Darkness was over the surface of the deep. The deep isn’t really Alaska. It comes from the Hebrew word for chaos, for confusion. For the restless motion of waves. If there’s one thing you learn from the Bible, it’s metaphor.
The chaos continues until God creates the earth. The story is meant to tell us God’s power, his might, but all I ever thought, as a little girl in a dirt-floor room, is that something existed before him.
The darkness was here first.
Chapter Eight
That’s how I end up at Mrs. Lawson’s door again empty-handed. Luca stands a few yards back, watching to make sure no one from the Last Stop comes around. It makes me shiver to imagine those bodies—how many were there? They’ll be hard by now, lying on the pavement. When will someone find them? It might not be until tomorrow at ten when the cook opens for lunch.
There’s a move in the white lace. I’m sure Mrs. Lawson sees Luca. There’s a longer pause before she opens the door. Her eyes narrow as she glances over my shoulder.
Luca normally looks terrifying, but with those bruises, the blood, it’s an especially scary sight.
“It’s okay, Mrs. Lawson.”
Her harrumph says she knows what she knows. “Come inside, child.”
As soon as she shuts the door, she turns the deadbolt. “I’m calling the police. Don’t matter what he takes from your place or if he trashes it. You and the child are both inside here, and he’s not coming inside. Not without meeting the side of my baseball bat.”
I give her a kiss on the cheek, and she blinks in surprise.
She’ll be one of the few things I’ll miss about Alaska. “He’s not going to hurt me.”
He’s not going to hurt Delilah, which is the important thing. What he does to me alone, in the dark, when I’m his bait…that might hurt. Not the kind of pain he has now, from being hit and kicked. The kind inside you, in places you don’t know about until they’re rubbed raw.
The hallway is still dark, the door still open.
Delilah’s still asleep, her dark curls stark against her curved cheek.
I pull her warm body into my arms, cuddling her close. She makes a sound almost like a squeak before nuzzling her face against me. She wears the warmest wool nightgown I could find in preparation for these little walks, her hands and feet covered with the same thick material. It helps even inside the apartments, where cracks in the insulation make it impossible to keep warm.

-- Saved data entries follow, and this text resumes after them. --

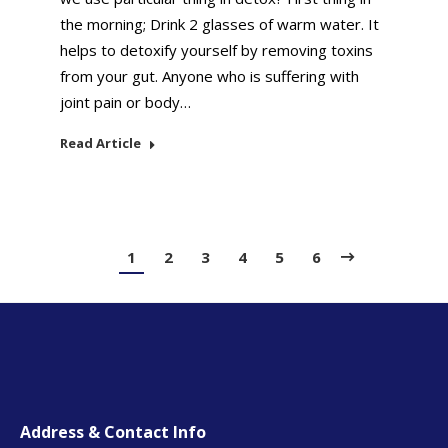
the morning; Drink 2 glasses of warm water. It
helps to detoxify yourself by removing toxins
from your gut. Anyone who is suffering with
joint pain or body…
Read Article
1
2
3
4
5
6
Address & Contact Info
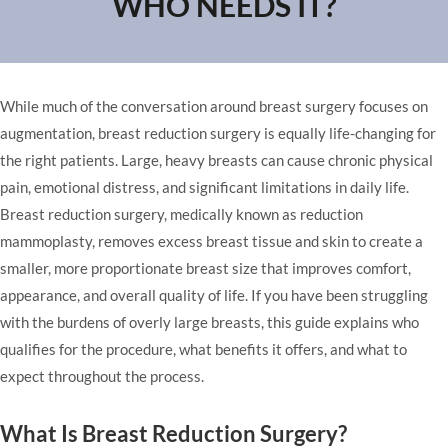
WHO NEEDS IT?
While much of the conversation around breast surgery focuses on
augmentation, breast reduction surgery is equally life-changing for
the right patients. Large, heavy breasts can cause chronic physical
pain, emotional distress, and significant limitations in daily life.
Breast reduction surgery, medically known as reduction
mammoplasty, removes excess breast tissue and skin to create a
smaller, more proportionate breast size that improves comfort,
appearance, and overall quality of life. If you have been struggling
with the burdens of overly large breasts, this guide explains who
qualifies for the procedure, what benefits it offers, and what to
expect throughout the process.
What Is Breast Reduction Surgery?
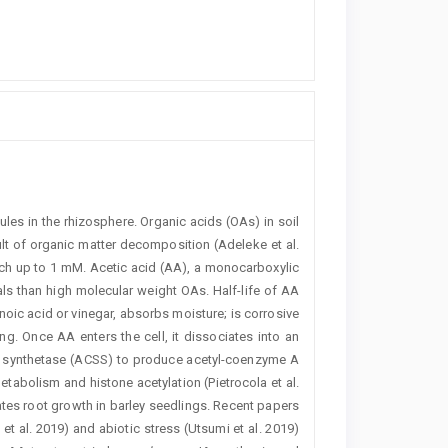
ules in the rhizosphere. Organic acids (OAs) in soil
t of organic matter decomposition (Adeleke et al.
ach up to 1 mM. Acetic acid (AA), a monocarboxylic
als than high molecular weight OAs. Half-life of AA
oic acid or vinegar, absorbs moisture; is corrosive
g. Once AA enters the cell, it dissociates into an
oA synthetase (­ACSS) to produce acetyl-coenzyme A
abolism and ­histone acetylation (Pietrocola et al.
tes root growth in ­barley seedlings. Recent papers
 al. 2019) and ­abiotic stress (­Utsumi et al. 2019)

Mrs. Lawson blocks the doorway. “I’m not gonna see you again, am I?”
I can’t ever come back here, even if I escape Luca again. “I’ll miss you.”
She shakes her head. “If you ever need to run away from that man outside, you call me first.”

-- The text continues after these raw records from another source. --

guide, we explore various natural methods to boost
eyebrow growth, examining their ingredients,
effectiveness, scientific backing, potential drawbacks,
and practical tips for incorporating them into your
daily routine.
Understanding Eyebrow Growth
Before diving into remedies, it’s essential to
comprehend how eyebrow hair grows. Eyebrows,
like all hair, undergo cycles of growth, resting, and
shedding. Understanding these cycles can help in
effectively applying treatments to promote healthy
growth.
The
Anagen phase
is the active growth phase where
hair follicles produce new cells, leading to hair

My tears prick. When I imagined running all those years in Harmony Hills, I never thought anyone would help me. They told me stories about the sin outside. That didn’t scare me half as much as the calloused disregard. We were a community, they said. We took care of our own.
They didn’t take care of me, though. They hurt me. And I’ve found little pockets of community all along the way, shining like diamonds in the gutter.
“Thank you,” I say, my voice thick.
She steps aside. “I’ll miss that little angel, besides.”
The little angel doesn’t stir even when the cold night air touches her cheek. I say goodbye to Mrs. Lawson not with a word, but with a long look that tells a thousand warnings—the kind that women who’ve known violent men can share.
Luca’s face looks worse under the flickering lamplight, more wild. He gazes down at Delilah’s sleeping face with an expression I can’t read. “We’ll stay the night,” he says. “Our flight leaves in the morning.”
I don’t know whether Delilah’s sleeping face gives us the reprieve, but I take it. Keeping her warm inside my apartment is hard enough. Out here it’s below freezing.
“Thank you.” I cross the small walkway quickly, slipping into my apartment with practiced ease. Luca follows behind, glancing around before locking us in.
Her little bedroll is still laid out in the one bedroom of the apartment, where she usually sleeps. She curls up against the pink and purple stars on the pillow, arms immediately wrapping around her stuffed unicorn. In some ways she’d had to live like me—in a bare room, with only a thin comforter as her mattress. In other ways her life is completely different, filled with color, with wonder. With love.
I turn to leave her and almost run into Luca.
“Dark hair,” he says, but he’s not looking at Delilah.
He’s looking at my long blonde locks.
Delilah’s curls crown her face, a beautiful raven color that I’ve never seen before. Leader Allen had already grayed by the time I knew him. I like to think it’s hers alone, that she didn’t even have a father. That’s what my brother believes. That it was a virgin birth, the baby given to me by God. Only despite what I’d rather believe, I know the truth.
“It’s beautiful,” I say. “She’s beautiful.”